# Tasks for this exercise:
a) According to the nitrogen-vacancy center review, who is its author?
b) In the nitrogen-vacancy center review, rewrite the passage from "This paper reviews" to "center electronic structure.", with "electronic structure" changed to "electronic configuration".

:: Passage for review ::

# \emph{Ab initio} theory of nitrogen-vacancy center in diamond

**Authors:** Adam Gali

arXiv: 1906.00047 · 2019-09-20

## TL;DR

This paper reviews how first principles calculations have advanced understanding of the electronic structure and properties of nitrogen-vacancy centers in diamond, crucial for quantum technologies.

## Contribution

It highlights the role of ab initio methods in elucidating the electronic states and interactions of NV centers, and discusses challenges for complete first-principles modeling.

## Key findings

- First principles calculations have clarified NV center electronic structure.
- Understanding of radiative and non-radiative processes has improved.
- Challenges remain in achieving full ab initio descriptions of defect qubits.

:::
:: Data excerpts ::

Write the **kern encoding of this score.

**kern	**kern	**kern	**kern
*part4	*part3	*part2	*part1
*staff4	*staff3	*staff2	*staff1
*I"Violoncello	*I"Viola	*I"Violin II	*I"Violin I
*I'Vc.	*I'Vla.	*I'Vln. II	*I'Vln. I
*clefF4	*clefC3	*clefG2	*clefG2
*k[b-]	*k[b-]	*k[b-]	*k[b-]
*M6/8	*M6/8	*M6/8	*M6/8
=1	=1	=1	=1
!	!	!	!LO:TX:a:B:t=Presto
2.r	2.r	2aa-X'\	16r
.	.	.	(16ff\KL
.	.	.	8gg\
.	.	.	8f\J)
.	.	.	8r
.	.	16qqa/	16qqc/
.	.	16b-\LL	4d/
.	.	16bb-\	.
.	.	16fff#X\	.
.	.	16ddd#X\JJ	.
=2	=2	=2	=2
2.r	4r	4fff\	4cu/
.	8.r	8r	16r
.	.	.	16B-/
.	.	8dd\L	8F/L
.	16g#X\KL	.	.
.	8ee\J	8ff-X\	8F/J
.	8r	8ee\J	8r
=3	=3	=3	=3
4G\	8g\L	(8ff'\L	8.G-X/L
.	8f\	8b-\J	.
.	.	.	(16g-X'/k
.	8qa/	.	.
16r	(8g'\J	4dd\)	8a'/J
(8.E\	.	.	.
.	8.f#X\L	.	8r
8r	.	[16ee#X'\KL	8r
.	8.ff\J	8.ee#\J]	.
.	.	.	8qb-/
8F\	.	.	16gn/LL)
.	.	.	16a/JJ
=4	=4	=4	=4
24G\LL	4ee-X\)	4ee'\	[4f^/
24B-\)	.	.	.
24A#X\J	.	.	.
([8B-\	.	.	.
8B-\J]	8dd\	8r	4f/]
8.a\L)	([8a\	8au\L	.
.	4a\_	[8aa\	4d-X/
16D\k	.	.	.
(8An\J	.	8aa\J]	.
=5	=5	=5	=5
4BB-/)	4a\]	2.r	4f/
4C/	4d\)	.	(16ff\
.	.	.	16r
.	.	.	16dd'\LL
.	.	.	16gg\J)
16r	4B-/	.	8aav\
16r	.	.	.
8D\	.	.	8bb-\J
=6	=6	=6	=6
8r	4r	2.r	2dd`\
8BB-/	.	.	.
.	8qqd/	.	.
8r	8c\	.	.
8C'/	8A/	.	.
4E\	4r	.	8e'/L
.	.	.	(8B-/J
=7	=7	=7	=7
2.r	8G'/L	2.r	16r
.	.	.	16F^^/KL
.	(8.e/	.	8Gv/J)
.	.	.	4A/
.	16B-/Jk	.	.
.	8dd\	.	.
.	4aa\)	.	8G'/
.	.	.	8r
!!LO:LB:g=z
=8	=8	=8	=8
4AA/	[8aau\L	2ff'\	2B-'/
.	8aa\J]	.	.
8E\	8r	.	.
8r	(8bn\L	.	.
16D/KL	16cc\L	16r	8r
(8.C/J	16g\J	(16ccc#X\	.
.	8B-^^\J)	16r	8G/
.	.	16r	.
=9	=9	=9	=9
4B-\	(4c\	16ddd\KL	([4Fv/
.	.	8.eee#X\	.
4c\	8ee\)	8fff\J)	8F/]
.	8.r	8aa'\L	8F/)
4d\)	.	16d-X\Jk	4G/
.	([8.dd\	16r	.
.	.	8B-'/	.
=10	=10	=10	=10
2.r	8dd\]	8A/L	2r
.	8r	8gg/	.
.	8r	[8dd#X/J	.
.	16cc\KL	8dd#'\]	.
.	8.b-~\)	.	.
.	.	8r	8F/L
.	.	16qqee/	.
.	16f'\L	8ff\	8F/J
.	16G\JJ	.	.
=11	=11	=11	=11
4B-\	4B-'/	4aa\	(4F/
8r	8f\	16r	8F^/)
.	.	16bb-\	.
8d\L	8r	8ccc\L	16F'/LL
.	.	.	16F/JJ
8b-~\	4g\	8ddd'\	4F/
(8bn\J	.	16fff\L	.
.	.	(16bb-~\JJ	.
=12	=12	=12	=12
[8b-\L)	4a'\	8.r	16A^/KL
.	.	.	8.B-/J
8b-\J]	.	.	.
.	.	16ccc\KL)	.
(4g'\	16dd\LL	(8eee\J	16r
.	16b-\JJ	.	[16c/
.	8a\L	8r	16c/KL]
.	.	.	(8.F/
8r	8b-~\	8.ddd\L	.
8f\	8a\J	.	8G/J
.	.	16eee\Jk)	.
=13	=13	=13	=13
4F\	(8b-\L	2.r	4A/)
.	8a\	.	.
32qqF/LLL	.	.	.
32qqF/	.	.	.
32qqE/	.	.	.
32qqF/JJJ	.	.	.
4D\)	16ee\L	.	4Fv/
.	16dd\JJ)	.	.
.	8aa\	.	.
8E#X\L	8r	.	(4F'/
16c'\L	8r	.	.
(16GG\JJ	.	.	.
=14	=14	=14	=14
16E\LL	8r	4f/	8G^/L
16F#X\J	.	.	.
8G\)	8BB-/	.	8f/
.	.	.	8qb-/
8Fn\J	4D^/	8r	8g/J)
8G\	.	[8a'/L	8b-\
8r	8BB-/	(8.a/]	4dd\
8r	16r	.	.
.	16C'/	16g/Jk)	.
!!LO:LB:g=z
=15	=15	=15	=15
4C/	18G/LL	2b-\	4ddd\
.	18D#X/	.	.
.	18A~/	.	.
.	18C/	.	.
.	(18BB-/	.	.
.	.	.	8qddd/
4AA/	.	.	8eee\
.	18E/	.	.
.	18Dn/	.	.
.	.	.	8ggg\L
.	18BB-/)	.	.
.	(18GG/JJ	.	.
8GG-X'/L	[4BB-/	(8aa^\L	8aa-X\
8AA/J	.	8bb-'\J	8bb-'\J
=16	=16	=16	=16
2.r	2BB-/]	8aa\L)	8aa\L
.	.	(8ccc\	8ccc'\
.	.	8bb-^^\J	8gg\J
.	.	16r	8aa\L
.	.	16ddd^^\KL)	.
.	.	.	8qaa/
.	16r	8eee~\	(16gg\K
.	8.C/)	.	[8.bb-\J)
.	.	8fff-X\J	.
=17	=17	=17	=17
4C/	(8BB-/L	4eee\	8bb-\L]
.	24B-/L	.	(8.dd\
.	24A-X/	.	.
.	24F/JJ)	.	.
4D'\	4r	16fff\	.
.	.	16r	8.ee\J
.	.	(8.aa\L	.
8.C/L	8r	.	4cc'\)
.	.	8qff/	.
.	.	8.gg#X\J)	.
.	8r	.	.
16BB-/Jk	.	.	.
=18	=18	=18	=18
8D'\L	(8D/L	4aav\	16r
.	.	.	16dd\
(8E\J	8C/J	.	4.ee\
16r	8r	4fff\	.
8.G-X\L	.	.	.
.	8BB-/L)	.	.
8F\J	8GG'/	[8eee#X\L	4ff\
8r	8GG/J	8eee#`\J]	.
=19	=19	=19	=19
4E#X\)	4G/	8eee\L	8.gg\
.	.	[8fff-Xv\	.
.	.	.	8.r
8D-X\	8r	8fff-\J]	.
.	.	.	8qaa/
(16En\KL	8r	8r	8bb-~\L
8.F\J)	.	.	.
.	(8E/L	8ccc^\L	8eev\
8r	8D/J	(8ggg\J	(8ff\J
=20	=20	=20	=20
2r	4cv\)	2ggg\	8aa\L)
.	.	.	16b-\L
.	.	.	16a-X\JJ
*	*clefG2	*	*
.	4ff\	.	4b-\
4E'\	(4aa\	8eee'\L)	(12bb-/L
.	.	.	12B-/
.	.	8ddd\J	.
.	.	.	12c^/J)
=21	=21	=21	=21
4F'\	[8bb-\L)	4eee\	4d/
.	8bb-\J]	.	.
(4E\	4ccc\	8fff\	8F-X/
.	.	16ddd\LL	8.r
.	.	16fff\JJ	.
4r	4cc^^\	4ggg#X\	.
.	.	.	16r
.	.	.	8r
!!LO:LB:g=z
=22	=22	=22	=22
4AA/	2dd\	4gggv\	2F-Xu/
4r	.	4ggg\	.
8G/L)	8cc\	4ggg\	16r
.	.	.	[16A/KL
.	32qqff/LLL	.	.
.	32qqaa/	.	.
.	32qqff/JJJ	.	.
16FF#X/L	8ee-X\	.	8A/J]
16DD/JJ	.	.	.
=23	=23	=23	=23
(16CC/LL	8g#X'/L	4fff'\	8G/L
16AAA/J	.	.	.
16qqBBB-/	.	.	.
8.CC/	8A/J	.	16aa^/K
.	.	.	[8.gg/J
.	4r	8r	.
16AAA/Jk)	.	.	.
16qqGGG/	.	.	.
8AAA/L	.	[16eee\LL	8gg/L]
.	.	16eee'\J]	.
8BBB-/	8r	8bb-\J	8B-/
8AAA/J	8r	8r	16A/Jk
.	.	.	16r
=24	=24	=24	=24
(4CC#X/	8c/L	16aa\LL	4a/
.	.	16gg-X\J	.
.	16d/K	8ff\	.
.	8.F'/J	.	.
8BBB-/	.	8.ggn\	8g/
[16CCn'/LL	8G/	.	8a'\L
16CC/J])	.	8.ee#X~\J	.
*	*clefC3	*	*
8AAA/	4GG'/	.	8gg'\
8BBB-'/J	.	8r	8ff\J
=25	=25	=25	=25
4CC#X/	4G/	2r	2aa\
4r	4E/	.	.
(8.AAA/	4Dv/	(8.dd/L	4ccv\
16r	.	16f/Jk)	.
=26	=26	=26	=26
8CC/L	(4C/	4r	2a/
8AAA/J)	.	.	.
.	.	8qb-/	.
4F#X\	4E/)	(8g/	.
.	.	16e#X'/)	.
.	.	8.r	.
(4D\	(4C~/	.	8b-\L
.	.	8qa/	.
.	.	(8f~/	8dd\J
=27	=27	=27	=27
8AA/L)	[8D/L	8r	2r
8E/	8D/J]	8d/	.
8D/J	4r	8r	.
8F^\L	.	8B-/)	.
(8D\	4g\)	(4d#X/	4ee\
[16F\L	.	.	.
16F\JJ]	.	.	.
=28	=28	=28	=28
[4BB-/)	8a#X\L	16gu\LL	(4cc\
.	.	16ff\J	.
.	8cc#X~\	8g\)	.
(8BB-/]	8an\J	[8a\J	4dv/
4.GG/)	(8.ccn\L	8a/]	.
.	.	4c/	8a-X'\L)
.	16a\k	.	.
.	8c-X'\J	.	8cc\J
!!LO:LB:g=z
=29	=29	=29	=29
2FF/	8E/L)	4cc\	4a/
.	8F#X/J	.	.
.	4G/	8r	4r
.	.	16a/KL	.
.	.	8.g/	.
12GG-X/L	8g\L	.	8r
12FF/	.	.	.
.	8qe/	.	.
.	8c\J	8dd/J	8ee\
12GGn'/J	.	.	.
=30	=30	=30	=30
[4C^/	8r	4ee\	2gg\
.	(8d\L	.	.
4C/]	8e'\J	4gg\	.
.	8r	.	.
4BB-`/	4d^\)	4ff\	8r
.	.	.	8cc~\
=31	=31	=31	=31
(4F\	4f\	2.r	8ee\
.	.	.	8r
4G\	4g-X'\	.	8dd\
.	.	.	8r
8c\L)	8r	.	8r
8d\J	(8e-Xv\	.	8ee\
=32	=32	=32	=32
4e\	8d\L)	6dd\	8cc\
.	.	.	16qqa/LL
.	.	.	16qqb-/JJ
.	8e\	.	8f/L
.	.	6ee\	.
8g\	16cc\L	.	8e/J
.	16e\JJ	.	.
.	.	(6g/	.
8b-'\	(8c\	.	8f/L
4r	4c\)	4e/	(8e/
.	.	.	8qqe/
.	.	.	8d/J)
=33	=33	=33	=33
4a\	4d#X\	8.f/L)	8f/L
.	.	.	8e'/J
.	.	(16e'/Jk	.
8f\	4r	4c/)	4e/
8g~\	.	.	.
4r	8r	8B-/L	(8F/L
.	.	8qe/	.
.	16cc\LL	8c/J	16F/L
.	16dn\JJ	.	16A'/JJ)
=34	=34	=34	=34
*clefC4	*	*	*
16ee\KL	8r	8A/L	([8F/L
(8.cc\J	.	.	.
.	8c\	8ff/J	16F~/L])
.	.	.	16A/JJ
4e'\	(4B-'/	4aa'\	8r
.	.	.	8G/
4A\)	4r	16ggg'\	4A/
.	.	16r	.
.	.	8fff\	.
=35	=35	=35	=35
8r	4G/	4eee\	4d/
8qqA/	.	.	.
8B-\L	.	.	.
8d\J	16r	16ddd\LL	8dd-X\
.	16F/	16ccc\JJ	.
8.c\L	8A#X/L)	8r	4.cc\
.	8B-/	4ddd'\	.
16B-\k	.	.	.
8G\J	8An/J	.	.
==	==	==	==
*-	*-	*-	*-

:::

# Exercise responses:
a) Adam Gali

b)
This paper reviews how first principles calculations have advanced understanding of the electronic configuration and properties of nitrogen-vacancy centers in diamond, crucial for quantum technologies.

## Contribution

It highlights the role of ab initio methods in elucidating the electronic states and interactions of NV centers, and discusses challenges for complete first-principles modeling.

## Key findings

- First principles calculations have clarified NV center electronic configuration.